+++ Excerpted records

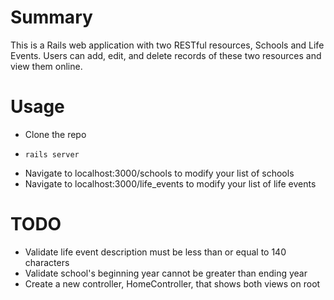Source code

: # Summary

This is a Rails web application with two RESTful resources, Schools and Life
Events. Users can add, edit, and delete records of these two resources and view
them online.

# Usage

- Clone the repo
-     rails server
- Navigate to localhost:3000/schools to modify your list of schools
- Navigate to localhost:3000/life\_events to modify your list of life events

# TODO

- Validate life event description must be less than or equal to 140 characters
- Validate school's beginning year cannot be greater than ending year
- Create a new controller, HomeController, that shows both views on root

++++++

What to work on ::
Please rewrite the rows above with every "localhost:3000" changed to "localhost:8080" and everything else left the same, omitting the pictures.

Solution to the exercise ::
Source code

: # Summary

This is a Rails web application with two RESTful resources, Schools and Life
Events. Users can add, edit, and delete records of these two resources and view
them online.

# Usage

- Clone the repo
-     rails server
- Navigate to localhost:8080/schools to modify your list of schools
- Navigate to localhost:8080/life\_events to modify your list of life events

# TODO

- Validate life event description must be less than or equal to 140 characters
- Validate school's beginning year cannot be greater than ending year
- Create a new controller, HomeController, that shows both views on root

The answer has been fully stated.